### Exercise aim
Transcribe, without alteration, the part of the records that opens with the first line of the records and closes with the line containing "What is the greatest value displayed?", including both of those lines.
== Data section
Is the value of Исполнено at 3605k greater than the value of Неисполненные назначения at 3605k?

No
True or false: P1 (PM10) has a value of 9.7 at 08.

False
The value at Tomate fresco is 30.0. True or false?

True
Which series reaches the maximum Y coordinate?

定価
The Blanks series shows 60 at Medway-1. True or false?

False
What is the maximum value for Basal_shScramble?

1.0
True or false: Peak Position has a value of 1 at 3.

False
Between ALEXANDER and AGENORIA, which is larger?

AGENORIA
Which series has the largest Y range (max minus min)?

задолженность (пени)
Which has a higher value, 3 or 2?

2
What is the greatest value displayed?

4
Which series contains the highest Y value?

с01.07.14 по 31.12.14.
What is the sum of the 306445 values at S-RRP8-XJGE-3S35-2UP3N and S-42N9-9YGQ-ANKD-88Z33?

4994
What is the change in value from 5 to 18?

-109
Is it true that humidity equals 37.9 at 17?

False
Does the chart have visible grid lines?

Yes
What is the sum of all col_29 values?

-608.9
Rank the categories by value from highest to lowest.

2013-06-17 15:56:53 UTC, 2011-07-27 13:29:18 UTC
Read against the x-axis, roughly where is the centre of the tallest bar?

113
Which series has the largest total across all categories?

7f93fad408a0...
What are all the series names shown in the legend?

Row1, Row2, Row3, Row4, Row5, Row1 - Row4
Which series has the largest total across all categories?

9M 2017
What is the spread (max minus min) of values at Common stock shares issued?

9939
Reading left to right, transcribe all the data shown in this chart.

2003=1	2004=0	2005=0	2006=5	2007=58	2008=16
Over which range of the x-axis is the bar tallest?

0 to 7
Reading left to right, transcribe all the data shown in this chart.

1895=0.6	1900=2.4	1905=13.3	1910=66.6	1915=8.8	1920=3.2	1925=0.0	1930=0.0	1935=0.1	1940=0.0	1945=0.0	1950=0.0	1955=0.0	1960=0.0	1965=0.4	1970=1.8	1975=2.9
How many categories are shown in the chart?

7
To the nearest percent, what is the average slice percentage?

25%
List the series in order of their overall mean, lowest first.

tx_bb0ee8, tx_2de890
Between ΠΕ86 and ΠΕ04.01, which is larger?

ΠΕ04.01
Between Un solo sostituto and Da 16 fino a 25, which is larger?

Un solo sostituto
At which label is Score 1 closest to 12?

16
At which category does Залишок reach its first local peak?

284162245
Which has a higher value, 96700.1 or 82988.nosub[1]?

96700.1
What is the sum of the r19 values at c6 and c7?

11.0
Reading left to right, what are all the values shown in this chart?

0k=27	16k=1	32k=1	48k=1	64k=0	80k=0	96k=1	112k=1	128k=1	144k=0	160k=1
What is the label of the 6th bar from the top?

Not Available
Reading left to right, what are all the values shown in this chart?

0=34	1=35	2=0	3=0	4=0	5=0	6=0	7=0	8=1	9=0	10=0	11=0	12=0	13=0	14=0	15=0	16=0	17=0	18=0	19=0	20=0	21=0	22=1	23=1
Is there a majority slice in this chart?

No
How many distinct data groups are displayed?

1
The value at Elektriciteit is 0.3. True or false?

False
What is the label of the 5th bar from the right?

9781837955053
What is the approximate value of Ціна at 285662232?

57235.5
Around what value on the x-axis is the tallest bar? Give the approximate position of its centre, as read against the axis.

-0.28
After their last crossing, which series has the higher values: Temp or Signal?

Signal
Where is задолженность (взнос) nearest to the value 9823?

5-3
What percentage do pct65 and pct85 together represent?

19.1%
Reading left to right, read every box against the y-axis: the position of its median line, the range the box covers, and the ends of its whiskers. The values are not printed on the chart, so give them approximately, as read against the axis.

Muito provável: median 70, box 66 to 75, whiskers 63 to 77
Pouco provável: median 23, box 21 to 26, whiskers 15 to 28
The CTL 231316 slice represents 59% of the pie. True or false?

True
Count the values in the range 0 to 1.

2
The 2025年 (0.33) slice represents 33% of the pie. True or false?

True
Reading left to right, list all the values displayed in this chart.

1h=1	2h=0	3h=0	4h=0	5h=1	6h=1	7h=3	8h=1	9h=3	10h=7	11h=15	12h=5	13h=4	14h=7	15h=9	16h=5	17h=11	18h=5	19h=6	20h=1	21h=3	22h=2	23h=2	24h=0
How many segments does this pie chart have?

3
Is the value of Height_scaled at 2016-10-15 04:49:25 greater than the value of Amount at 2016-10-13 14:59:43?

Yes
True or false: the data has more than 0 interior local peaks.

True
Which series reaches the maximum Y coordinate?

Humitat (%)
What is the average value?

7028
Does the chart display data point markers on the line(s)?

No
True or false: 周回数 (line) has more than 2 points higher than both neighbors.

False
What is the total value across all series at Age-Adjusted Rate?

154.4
====
### Solution
Is the value of Исполнено at 3605k greater than the value of Неисполненные назначения at 3605k?

No
True or false: P1 (PM10) has a value of 9.7 at 08.

False
The value at Tomate fresco is 30.0. True or false?

True
Which series reaches the maximum Y coordinate?

定価
The Blanks series shows 60 at Medway-1. True or false?

False
What is the maximum value for Basal_shScramble?

1.0
True or false: Peak Position has a value of 1 at 3.

False
Between ALEXANDER and AGENORIA, which is larger?

AGENORIA
Which series has the largest Y range (max minus min)?

задолженность (пени)
Which has a higher value, 3 or 2?

2
What is the greatest value displayed?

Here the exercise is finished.